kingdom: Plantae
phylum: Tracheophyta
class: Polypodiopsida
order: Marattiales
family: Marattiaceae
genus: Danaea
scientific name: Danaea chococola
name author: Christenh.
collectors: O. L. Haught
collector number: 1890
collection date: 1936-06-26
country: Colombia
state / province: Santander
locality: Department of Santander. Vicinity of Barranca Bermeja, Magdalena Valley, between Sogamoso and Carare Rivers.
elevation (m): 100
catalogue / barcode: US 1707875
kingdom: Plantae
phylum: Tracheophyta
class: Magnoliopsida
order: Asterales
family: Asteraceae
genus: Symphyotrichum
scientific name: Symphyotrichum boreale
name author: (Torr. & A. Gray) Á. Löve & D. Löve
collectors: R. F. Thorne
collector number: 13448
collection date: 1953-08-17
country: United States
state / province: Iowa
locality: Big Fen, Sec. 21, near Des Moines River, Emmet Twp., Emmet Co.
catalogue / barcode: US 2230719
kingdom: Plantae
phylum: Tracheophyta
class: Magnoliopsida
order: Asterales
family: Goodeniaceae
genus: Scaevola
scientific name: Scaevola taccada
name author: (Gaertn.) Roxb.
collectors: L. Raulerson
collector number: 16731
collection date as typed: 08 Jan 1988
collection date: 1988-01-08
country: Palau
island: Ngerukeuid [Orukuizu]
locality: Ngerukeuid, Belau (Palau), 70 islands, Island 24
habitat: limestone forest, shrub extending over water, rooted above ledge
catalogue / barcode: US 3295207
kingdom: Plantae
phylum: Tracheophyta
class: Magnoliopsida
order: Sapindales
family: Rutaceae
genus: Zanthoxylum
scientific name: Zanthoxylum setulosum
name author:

******

- Stated problem -
Extract every field and its value from the data above, one line each, and keep every line unchanged.

- Task output -
kingdom: Plantae
phylum: Tracheophyta
class: Polypodiopsida
order: Marattiales
family: Marattiaceae
genus: Danaea
scientific name: Danaea chococola
name author: Christenh.
collectors: O. L. Haught
collector number: 1890
collection date: 1936-06-26
country: Colombia
state / province: Santander
locality: Department of Santander. Vicinity of Barranca Bermeja, Magdalena Valley, between Sogamoso and Carare Rivers.
elevation (m): 100
catalogue / barcode: US 1707875
kingdom: Plantae
phylum: Tracheophyta
class: Magnoliopsida
order: Asterales
family: Asteraceae
genus: Symphyotrichum
scientific name: Symphyotrichum boreale
name author: (Torr. & A. Gray) Á. Löve & D. Löve
collectors: R. F. Thorne
collector number: 13448
collection date: 1953-08-17
country: United States
state / province: Iowa
locality: Big Fen, Sec. 21, near Des Moines River, Emmet Twp., Emmet Co.
catalogue / barcode: US 2230719
kingdom: Plantae
phylum: Tracheophyta
class: Magnoliopsida
order: Asterales
family: Goodeniaceae
genus: Scaevola
scientific name: Scaevola taccada
name author: (Gaertn.) Roxb.
collectors: L. Raulerson
collector number: 16731
collection date as typed: 08 Jan 1988
collection date: 1988-01-08
country: Palau
island: Ngerukeuid [Orukuizu]
locality: Ngerukeuid, Belau (Palau), 70 islands, Island 24
habitat: limestone forest, shrub extending over water, rooted above ledge
catalogue / barcode: US 3295207
kingdom: Plantae
phylum: Tracheophyta
class: Magnoliopsida
order: Sapindales
family: Rutaceae
genus: Zanthoxylum
scientific name: Zanthoxylum setulosum
name author:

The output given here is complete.